TREASURIES-Bonds slide on upbeat U.S. data, reduced Syria fears
* Worries over possible military action in Syria ease, pare safe-haven bids
* ISM U.S. factory index rises to highest in 26 months
* U.S. bonds off to weak September start after losses in August
* Two-year yield on course for highest close in over 2 years
NEW YORK, Sept 3 (Reuters) - The U.S. Treasury debt market stumbled on Tuesday, as traders pared safe-haven stakes in bonds after U.S. President Barack Obama said he would ask for congressional backing for a military strike against Syria.
Surprisingly strong U.S. manufacturing data, taken with encouraging data from China and Europe, stoked further selling in Treasuries, sending benchmark yields close to the two-year highs set about 1-1/2 weeks ago.
"The Syria issue had put a floor on bond prices last week. Now in the near term, it has been removed," said Mike Cullinane, head of government bond trading at D.A. Davidson in St. Petersburg, Florida. "All the strong economic numbers we have seen are also driving the selling," he added.

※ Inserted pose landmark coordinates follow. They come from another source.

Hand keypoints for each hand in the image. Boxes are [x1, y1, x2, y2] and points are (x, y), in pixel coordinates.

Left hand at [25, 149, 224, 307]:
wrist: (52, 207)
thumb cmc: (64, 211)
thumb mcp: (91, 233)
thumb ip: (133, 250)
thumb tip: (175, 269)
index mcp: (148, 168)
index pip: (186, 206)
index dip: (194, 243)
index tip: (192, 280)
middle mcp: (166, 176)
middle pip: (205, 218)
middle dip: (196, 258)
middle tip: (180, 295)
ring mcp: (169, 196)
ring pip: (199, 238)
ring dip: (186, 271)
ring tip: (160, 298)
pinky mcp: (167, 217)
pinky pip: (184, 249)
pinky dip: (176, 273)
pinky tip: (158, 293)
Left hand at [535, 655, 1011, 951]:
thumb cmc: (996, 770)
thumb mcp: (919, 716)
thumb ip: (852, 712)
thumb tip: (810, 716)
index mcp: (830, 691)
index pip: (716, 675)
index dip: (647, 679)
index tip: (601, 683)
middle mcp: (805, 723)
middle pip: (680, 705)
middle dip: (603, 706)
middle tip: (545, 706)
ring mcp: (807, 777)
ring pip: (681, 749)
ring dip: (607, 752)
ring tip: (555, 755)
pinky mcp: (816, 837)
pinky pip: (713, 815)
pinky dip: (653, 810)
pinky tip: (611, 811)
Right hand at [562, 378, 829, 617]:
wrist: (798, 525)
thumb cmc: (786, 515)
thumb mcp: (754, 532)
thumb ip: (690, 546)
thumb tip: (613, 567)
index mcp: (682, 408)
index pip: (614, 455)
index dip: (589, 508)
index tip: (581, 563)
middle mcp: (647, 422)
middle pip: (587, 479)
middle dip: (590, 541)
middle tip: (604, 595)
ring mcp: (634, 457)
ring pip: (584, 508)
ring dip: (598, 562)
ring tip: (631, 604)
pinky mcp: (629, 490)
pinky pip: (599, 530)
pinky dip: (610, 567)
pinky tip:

Financial markets were jittery last week over a possible widening of the conflict in the Middle East, which could disrupt oil exports and hurt the global economy.
Traders had braced for a U.S.-led strike against Syria this weekend following chemical weapons attacks that U.S. officials say killed 1,429 civilians. It is unclear whether U.S. lawmakers will support Obama's call for such a strike following remarks from several top officials, including Republican House Speaker John Boehner, who said he would side with Obama on the issue.
Analysts expect a strike will ultimately happen, which keep a floor on bond prices, but the uncertain timing of any such action averted a rebound in bond prices for the moment, they said.
U.S. benchmark 10-year Treasury notes last traded 26/32 lower in price for a yield of 2.885 percent, up 9.6 basis points from late on Friday. The 10-year yield earlier reached as high as 2.902 percent, or roughly 3 basis points below a 25-month high recorded on Aug. 22, according to Reuters data.
The 30-year bond shed 1-23/32 in price with a yield of 3.813 percent, up 9.6 basis points from Friday's close. The 30-year yield was about 12 basis points shy of the two-year peak, also set on Aug. 22.
Among shorter-maturities, the two-year note was on track to close at its highest yield since July 2011. It last traded at 0.422 percent, up 2 basis points on the day.
The Treasury debt market posted negative returns for a fourth straight month in August, the longest such streak since a period spanning the end of 2010 to early 2011, when it recorded monthly losses for six consecutive months, according to Barclays data.
While Treasuries started September on a decidedly sour note, Wall Street stocks rallied with the Standard & Poor's 500 index up 1 percent.
U.S. financial markets were closed on Monday for the Labor Day holiday.
DATA BACK IN FOCUS
With any U.S.-led strike against Syria was on hold for now, traders will focus on this week's spate of economic data and determine whether they are robust enough for the Federal Reserve to shrink its $85 billion in monthly bond purchases, known as QE3, at its Sept. 17-18 policy meeting.
Some analysts expect the U.S. central bank to dial back its third round of bond-purchase stimulus as the economy seems to be expanding at a decent clip and unemployment is trending lower, although at a slower pace than policymakers would like at this point of the recovery.
Other analysts argue the economy remains too wobbly without the support of the Fed's current pace of Treasuries and mortgage-backed securities purchases. They say domestic growth is vulnerable as the recent surge in mortgage rates to two-year highs has set back the housing sector's recovery.
Recent weakness in orders for airplanes and big-ticket items also raised worries about manufacturers hitting a rough patch and speculation the Fed would refrain from deciding on reducing QE3 in two weeks time.
The Institute for Supply Management on Tuesday said its index on U.S. manufacturing activity rose to a 26-month high of 55.7 in August. Economists polled by Reuters had projected this manufacturing gauge likely slipped to 54.0 from 55.4 in July.
The government also said construction spending grew 0.6 percent in July, faster than the 0.3 percent forecast by analysts. This supported the view the U.S. economy kept some of momentum initiated in the second quarter.
These latest U.S. data as well as signs of renewed growth in Europe and resilience in China's services sector caused traders to pare Treasuries holdings ahead of the U.S. payrolls report on Friday.
A strong U.S. monthly jobs reading would cement expectations the Fed would scale back its bond purchases starting in October, while a weak figure would revive bets the central bank would delay such a move.
"The backdrop going into payrolls has improved," D.A. Davidson's Cullinane said. The Fed announcement of buying fewer bonds "will definitely happen in September. They have laid the groundwork."
In the meantime, the Fed on Tuesday bought $4.791 billion of Treasuries due September 2017 through May 2018 as part of its planned $45 billion of Treasury debt purchases in September.